Kesan merah pada pacar berguna untuk mengusir segala jenis makhluk
halus, dan pacar sendiri dipercaya mempunyai kekuatan magis untuk
memberi kesuburan bagi pengantin perempuan.
Upacara ini dimaksudkan sebagai tanda memasuki kehidupan berumah tangga.
Menurut aturan adat, memang sebaiknya dilaksanakan di rumah calon
pengantin laki-laki. Tapi sesuai dengan perkembangan masa, upacara yang
umum disebut sebagai upacara akad nikah ini bisa dilakukan di rumah
calon mempelai perempuan dan dikatakan sebagai
"kawin numpang" . Syaratnya, jika akad nikah berlangsung sebelum
acara Munggah, maka utusan pihak perempuan terlebih dahulu nganterke
keris ke kediaman pihak laki-laki.
10. MENYIMBANGKAN DAN MENYERASIKAN KEDUA PENGANTIN
Upacara yang merupakan puncak rangkaian acara perkawinan Adat Palembang
ini melibatkan banyak pihak keluarga kedua mempelai, dihadiri para tamu
undangan dan dilaksanakan di rumah kediaman keluarga pengantin
perempuan. Inilah yang disebut sebagai Munggah, yang bermakna agar
kedua pengantin menjalani hidup berumah tangga selalu seimbang atau
timbang rasa, serasi, dan damai.
Sumber http://www.weddingku.com/traditional/tradition/3/1/palembang
ANALISIS
Menurut saya, meskipun era modernisasi sudah masuk kedalam kehidupan namun sebagian orang masih menggunakannya dalam acara pernikahan mereka. Karena disetiap tahapan yang dilaksanakan, terdapat makna-makna yang berarti bagi sebagian orang. Sepertimencari tahu apakah calon perempuan sudah ada yang punya atau belum, lalu setelah diketahui, si calon perempuan diasingkan dari pria-pria lain agar tidak diganggu lagi. Karena walaupun seseorang dengan pasangannya sudah bertunangan sekalipun, pasangan tersebut belum mendapat jaminan akan dapat tetap bersama hingga ke jenjang pernikahan.
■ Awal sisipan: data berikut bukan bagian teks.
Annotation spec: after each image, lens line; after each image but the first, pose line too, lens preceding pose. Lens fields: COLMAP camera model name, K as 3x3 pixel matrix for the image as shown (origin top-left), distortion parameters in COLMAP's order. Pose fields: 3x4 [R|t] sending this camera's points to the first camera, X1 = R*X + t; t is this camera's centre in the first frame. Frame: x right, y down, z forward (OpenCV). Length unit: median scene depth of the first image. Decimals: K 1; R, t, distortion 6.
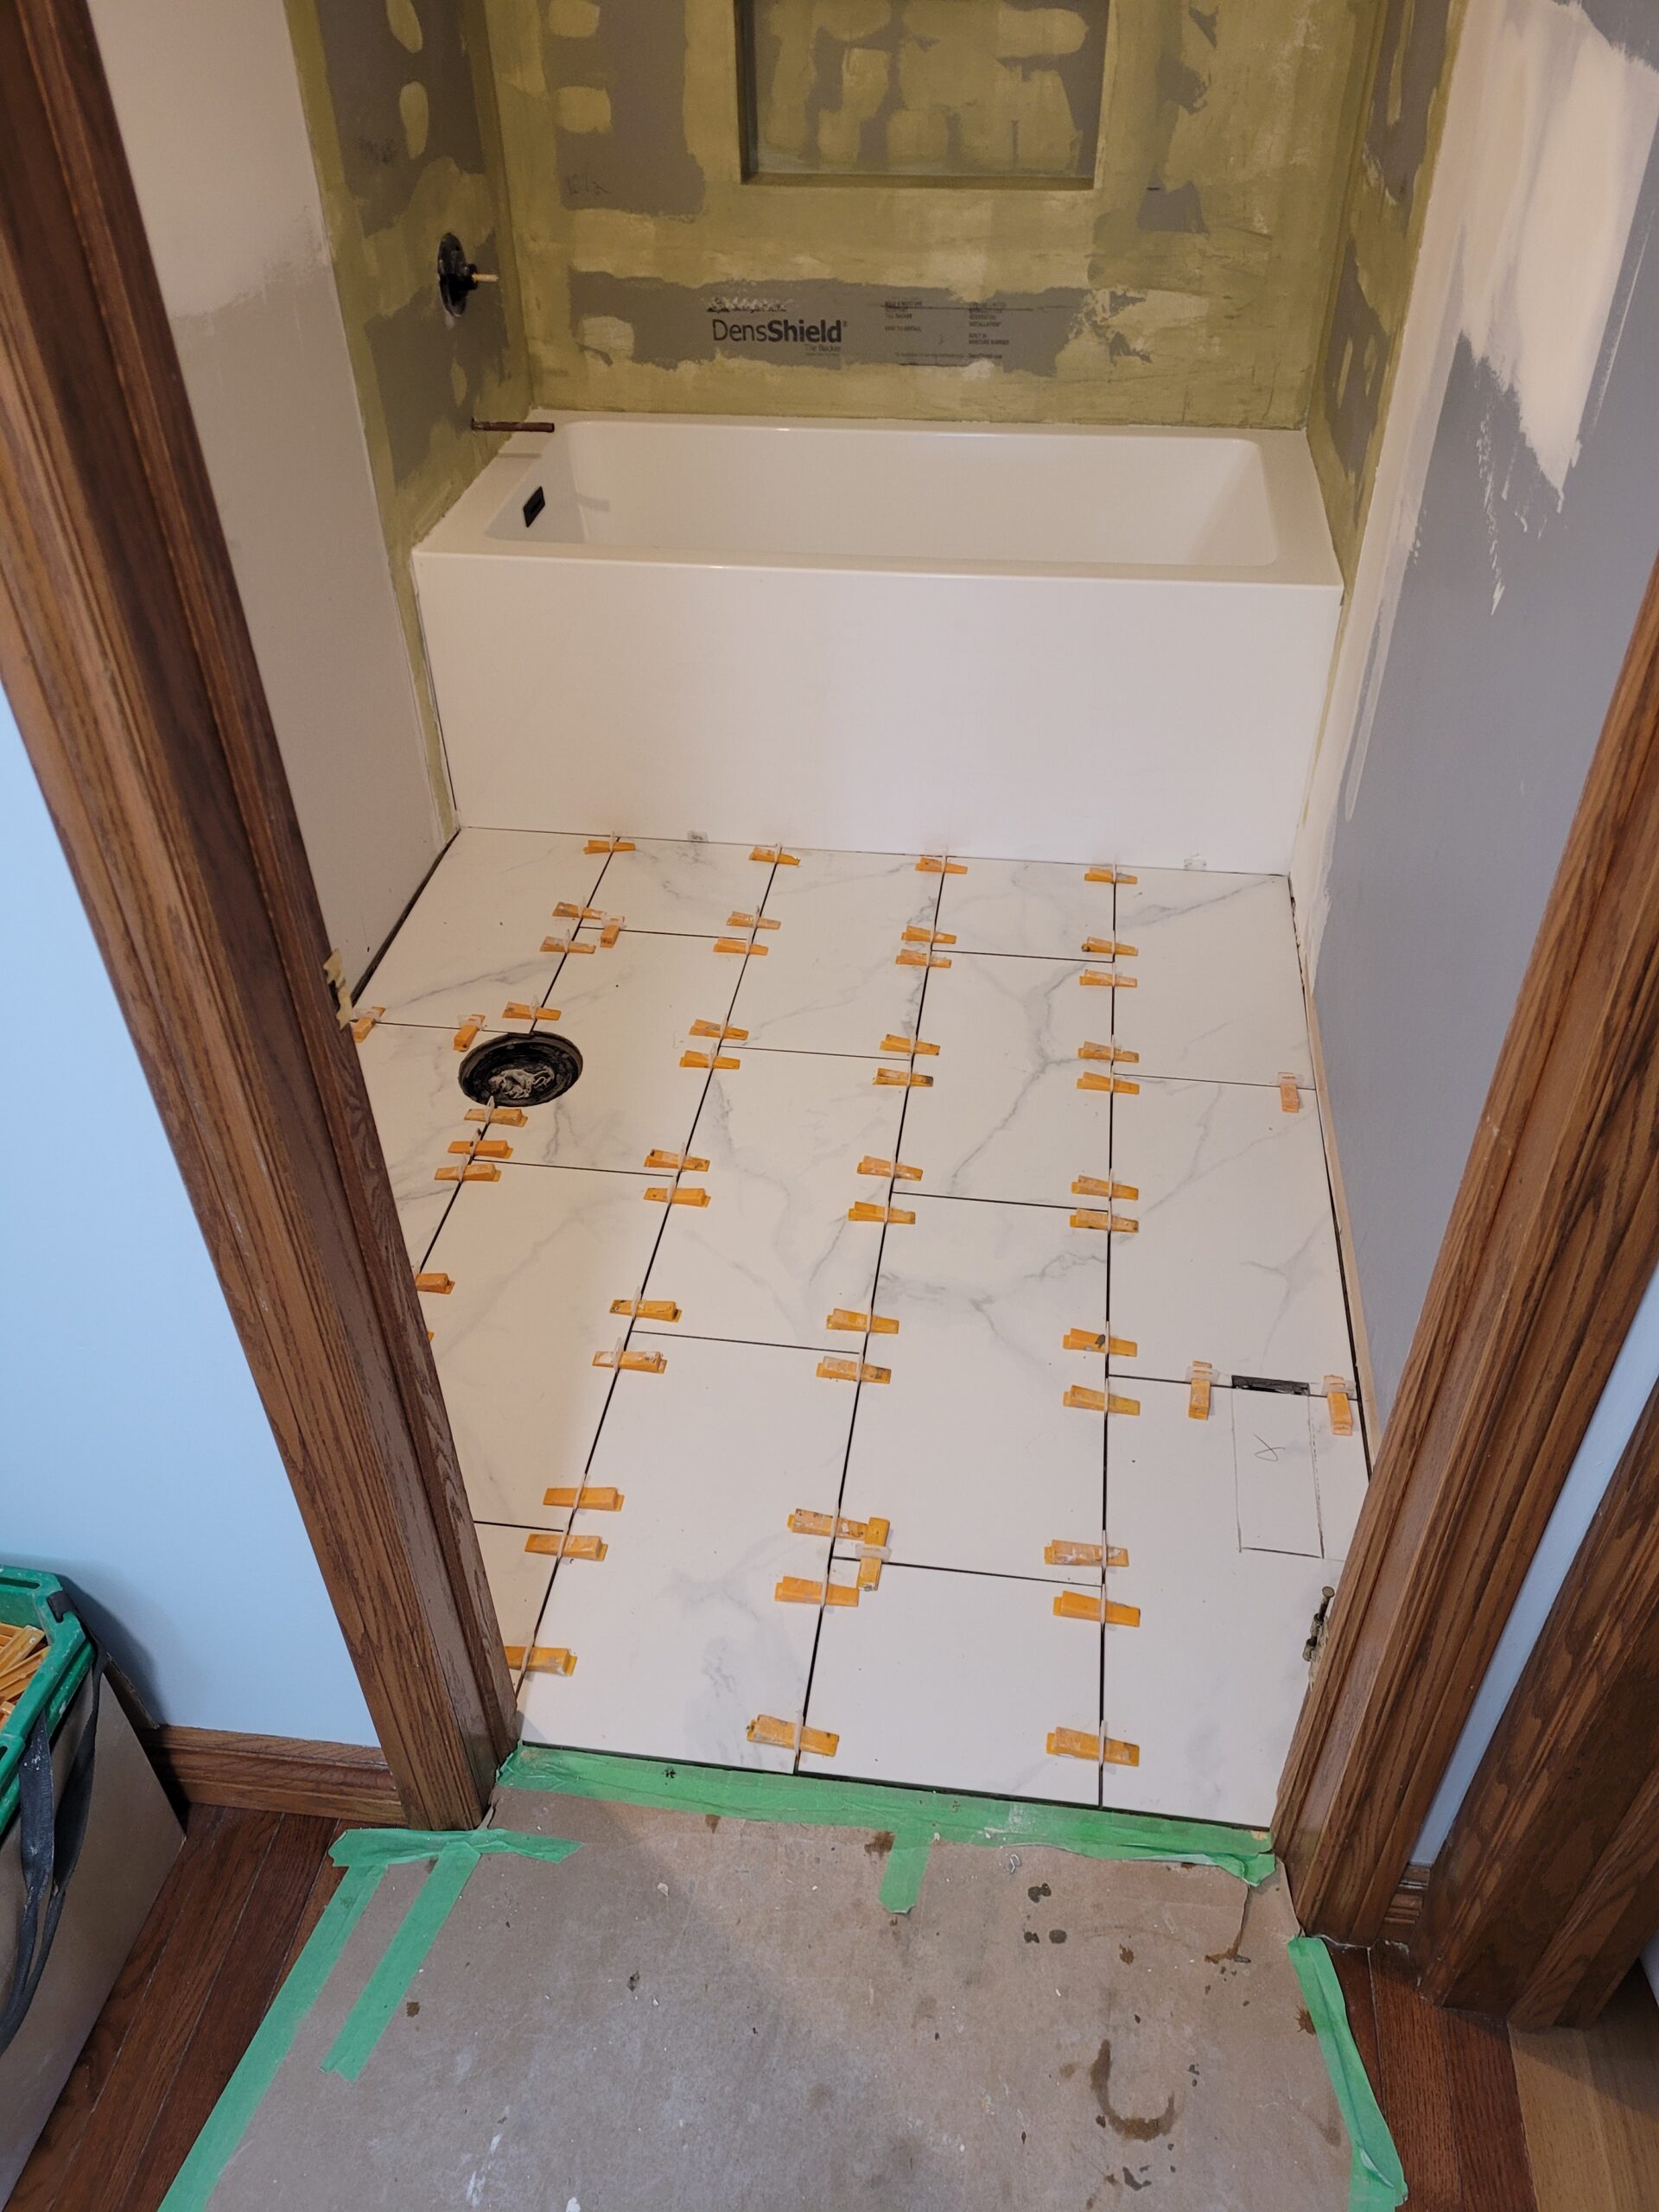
lens RADIAL K [[1678.9, 0, 827.8], [0, 1678.9, 1114.8], [0, 0, 1]] dist [0.016281, -0.009710]
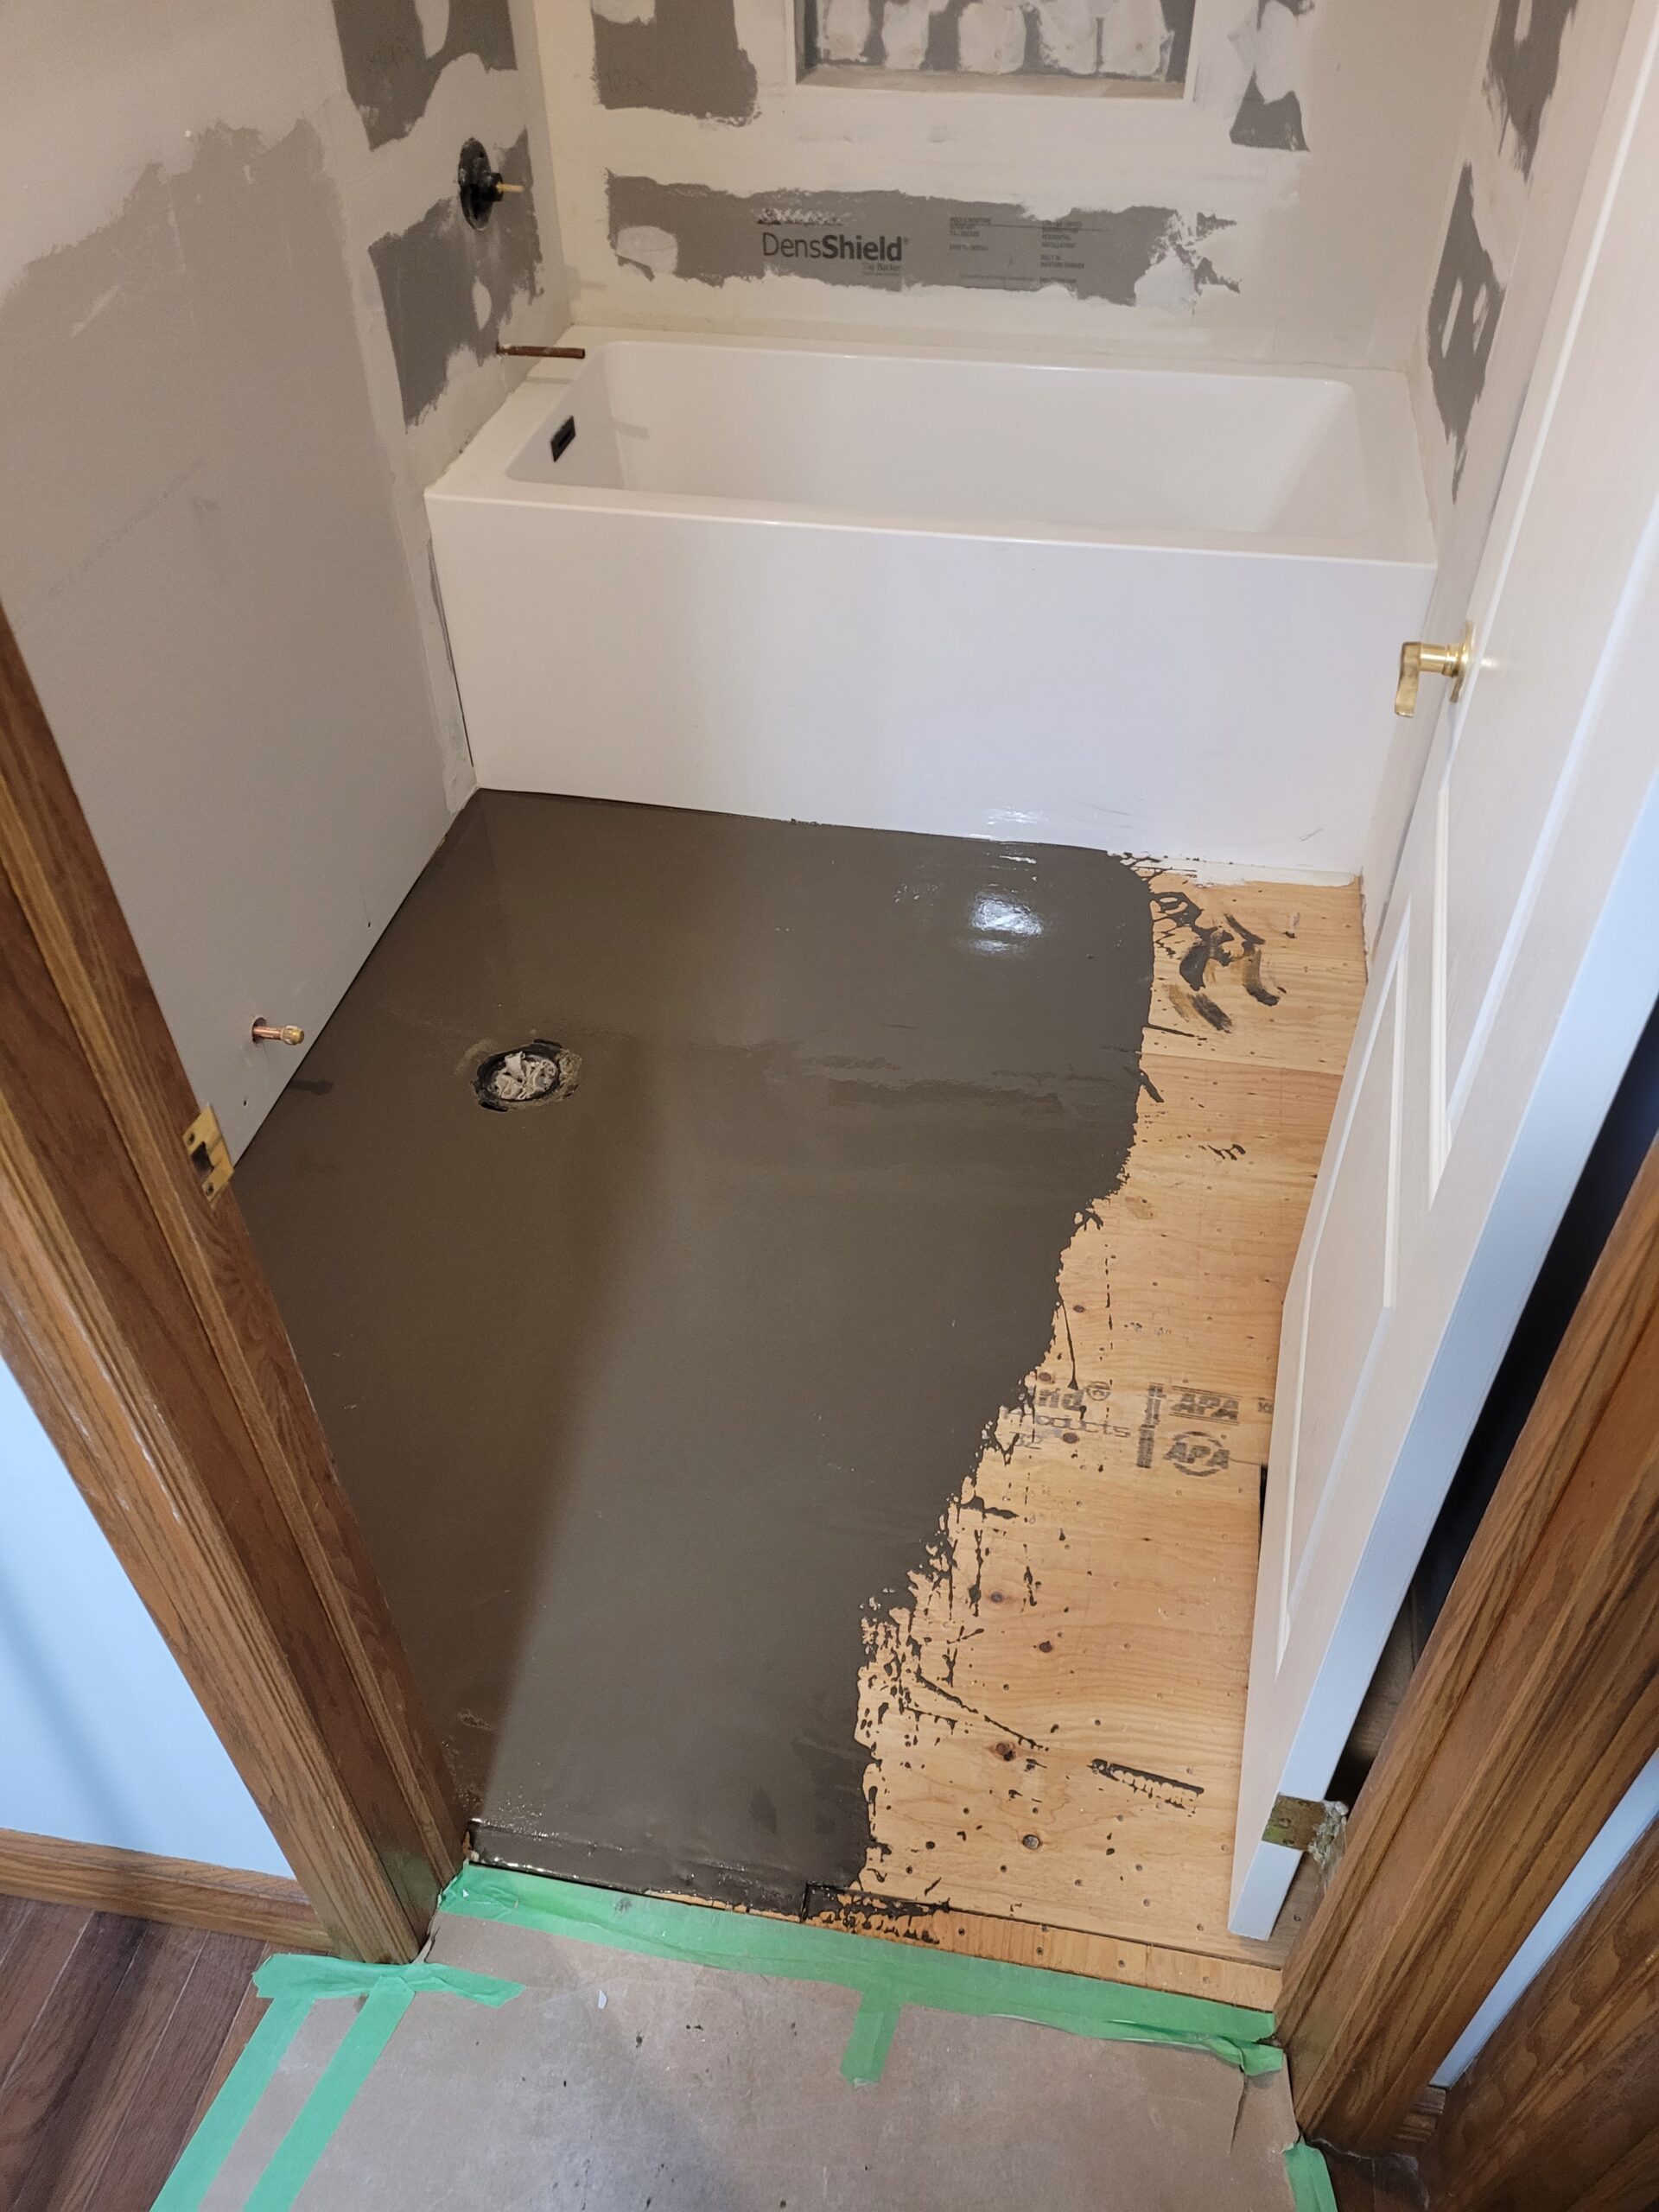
lens RADIAL K [[1678.9, 0, 845.1], [0, 1678.9, 1096.8], [0, 0, 1]] dist [0.016281, -0.009710]
pose [[0.998956, 0.035457, -0.028803, 0.038643], [-0.033688, 0.997646, 0.059733, -0.113178], [0.030853, -0.058701, 0.997799, 0.108164]]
Dengan melaksanakan adat ini maka akan meminimalisir kemungkinan tersebut.
Tidak sampai disitu, dalam menentukan tanggal pernikahan tidak ditentukan oleh salah satu pihak saja, mereka bermusyawarah dalam menentukan tanggal. Sehingga adat seperti ini yang harusnya tetap dipertahankan hingga saat ini, agar terjadi kata sepakat diantara mereka dan tidak ada yang merasa dirugikan dengan pemilihan tanggal tersebut.